We have examined biopsies of Dupuytren's contracture palmar fascia, overlying subcutis and skin, and have correlated the distribution of gross macroscopic changes in the hand, mapped pre- and intraoperatively, with light microscopic immunohistochemical findings. We report increased numbers of S100 positive Langerhans cells (an epidermal cell of dendritic lineage) and CD45 positive cells, both in "nodules" and at dermo-epidermal junctions, in the biopsied tissues. This suggests that Langerhans cells migrate from the epidermis into Dupuytren's contracture tissue, possibly in response to local changes in levels of inflammatory cytokines within the tissue. Our findings, together with other reports of increased numbers of dermal dendrocytes and inflammatory cells in Dupuytren's contracture tissue, lend circumstantial support to the "extrinsic theory" of the pathogenesis of Dupuytren's contracture. However, the earliest stages of the disease process have not been defined, and therefore the events which ultimately produce fibrosis in the palmar fascial complex in susceptible individuals could begin in the skin and/or within deeper tissues, especially where there is dysregulation of the immune system.     
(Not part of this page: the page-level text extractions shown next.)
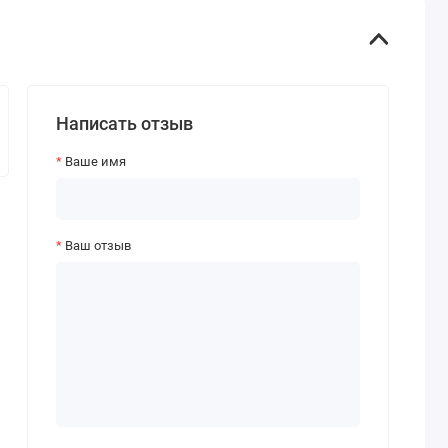
Написать отзыв
Ваше имя
Ваш отзыв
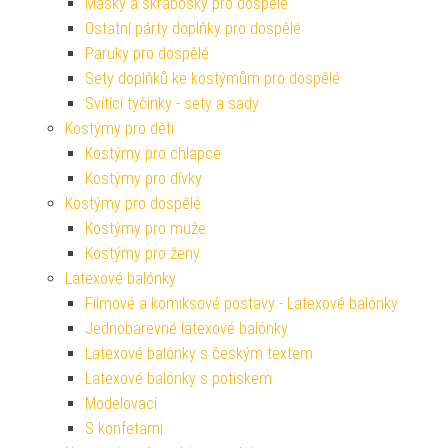
Masky a škrabošky pro dospělé
Ostatní párty doplňky pro dospělé
Paruky pro dospělé
Sety doplňků ke kostýmům pro dospělé
Svítící tyčinky - sety a sady
Kostýmy pro děti
Kostýmy pro chlapce
Kostýmy pro dívky
Kostýmy pro dospělé
Kostýmy pro muže
Kostýmy pro ženy
Latexové balónky
Filmové a komiksové postavy - Latexové balónky
Jednobarevné latexové balónky
Latexové balónky s českým textem
Latexové balónky s potiskem
Modelovací
S konfetami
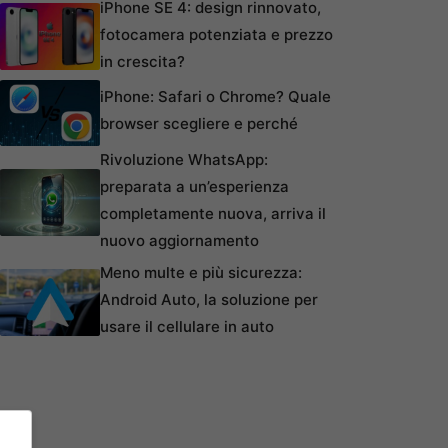
iPhone SE 4: design rinnovato,
fotocamera potenziata e prezzo
in crescita?
iPhone: Safari o Chrome? Quale
browser scegliere e perché
Rivoluzione WhatsApp:
preparata a un’esperienza
completamente nuova, arriva il
nuovo aggiornamento
Meno multe e più sicurezza:
Android Auto, la soluzione per
usare il cellulare in auto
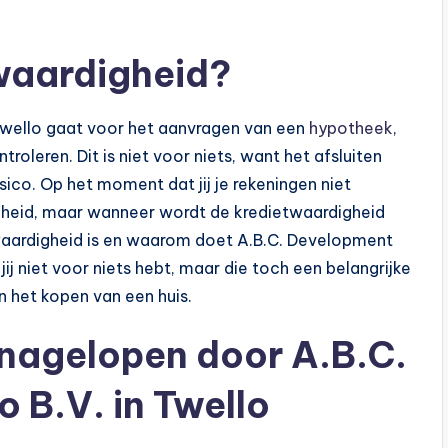
waardigheid?
n Twello gaat voor het aanvragen van een
hypotheek
,
oleren. Dit is niet voor niets, want het afsluiten
ico. Op het moment dat jij je rekeningen niet
igheid, maar wanneer wordt de kredietwaardigheid
waardigheid is en waarom doet A.B.C. Development
 jij niet voor niets hebt, maar die toch een belangrijke
n het kopen van een huis.
 nagelopen door A.B.C.
 B.V. in Twello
Prostaglandins influence myofibroblast contractility in Dupuytren''s disease

This study investigated if the vasoactive prostaglandins, PGE2, and PGF2 alpha, were identifiable in association with nodular myofibroblasts of patients with Dupuytren's disease. Immunocytochemic studies, using antibodies specific for these prostaglandins, have confirmed their association with myofibroblasts. Radioimmunoassay was used to quantitate the prostaglandins. Our results indicate a significant increase of both prostaglandins, especially PGF2 alpha, in Dupuytren's palmar fascia when compared with control fascia. These endogenous prostaglandins may influence the contractile behavior of myofibroblasts in Dupuytren's disease to contribute to the pathobiology of this disorder.     
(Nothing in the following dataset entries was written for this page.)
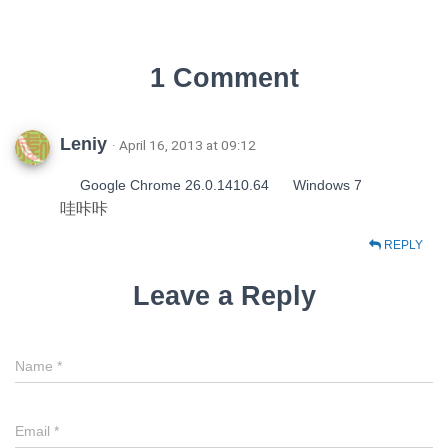
1 Comment
Leniy
· April 16, 2013 at 09:12
Google Chrome 26.0.1410.64
Windows 7
哇咔咔
REPLY
Leave a Reply
Name
*
Email
*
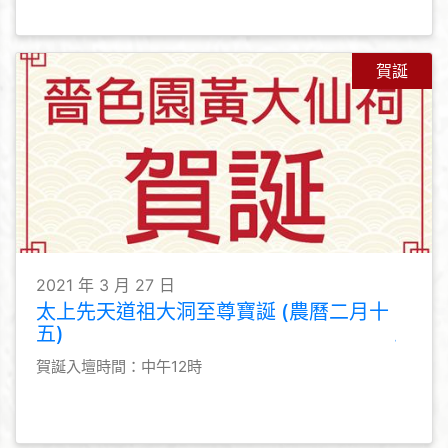
賀誕
2021 年 3 月 27 日
太上先天道祖大洞至尊寶誕 (農曆二月十
五)
賀誕入壇時間：中午12時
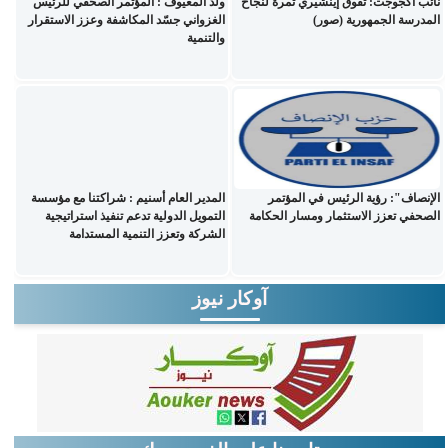
نائب أكجوجت: تفوق إينشيري ثمرة لنجاح
ولد المعيوف : المؤتمر الصحفي للرئيس
المدرسة الجمهورية (صور)
الغزواني جسّد المكاشفة وعزز الاستقرار
والتنمية
الإنصاف": رؤية الرئيس في المؤتمر
المدير العام أسنيم : شراكتنا مع مؤسسة
الصحفي تعزز الاستثمار ومسار الحكامة
التمويل الدولية تدعم تنفيذ استراتيجية
الشركة وتعزز التنمية المستدامة
آوكار نيوز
Regulation of proliferation and platelet-derived growth factor expression in palmar fibromatosis (Dupuytren contracture) by mechanical strain

Palmar fibromatosis (Dupuytren contracture) causes fibrosis of specific palmar fascial bands. These bands are subjected to repetitive mechanical strain in situ. Primary cell cultures were derived from (a) palmar fibromatosis from eight patients, (b) uninvolved palmar fascia (Skoog's fibers) from four of these patients and (c) normal palmar fascia from four additional patients. The cells were plated onto collagen-coated membranes either subjected to cyclic strain (25% maximal strain at 1 Hz) or without strain. Bromodeoxy uridine incorporation showed an increase in proliferation in all cultures subjected to strain. This increase was highest for palmar fibromatosis (10 to 40% nuclear incorporation, p = 0.02). Skoog's fibers and fascia from the normal individuals showed a trend (not significant) toward increase with strain (8 to 25%, p = 0.15 for Skoog's fibers, and 8 to 15%, p = 0.45 for normal fascia). Cyclic strain increased the expression of platelet derived growth factor-A relative to glyceraldehyde-3-phosphate dehydrogenase in palmar fibromatosis (2.2 to 3.5, p = 0.05) and Skoog's fibers (0.8 to 2.0, p = 0.04). The expression of platelet-derived growth factor-B relative to glyceraldehyde-3-phosphate dehydrogenase was enhanced by cyclic strain only in the fibromatosis tissue (0.7 to 2.1, p = 0.04). The normal fascia did not express platelet-derived growth factor. Platelet-derived growth factor neutralizing antibody decreased bromodeoxyuridine incorporation in fibromatosis cultures subjected to cyclic strain to near levels for those grown in the absence of strain (38 to 16%, p = 0.05). Conditioned medium from fibromatosis cells grown under stain showed a trend toward increased proliferation in additional fibromatosis cultures compared with conditioned medium from fibromatosis cells grown without strain (9 to 15% nuclear incorporation, p = 0.20). The observed palmar fibromatosis contracture can be partially explained on the basis of the cell's response to cyclic strain, which may be mediated by plateletderived growth factor.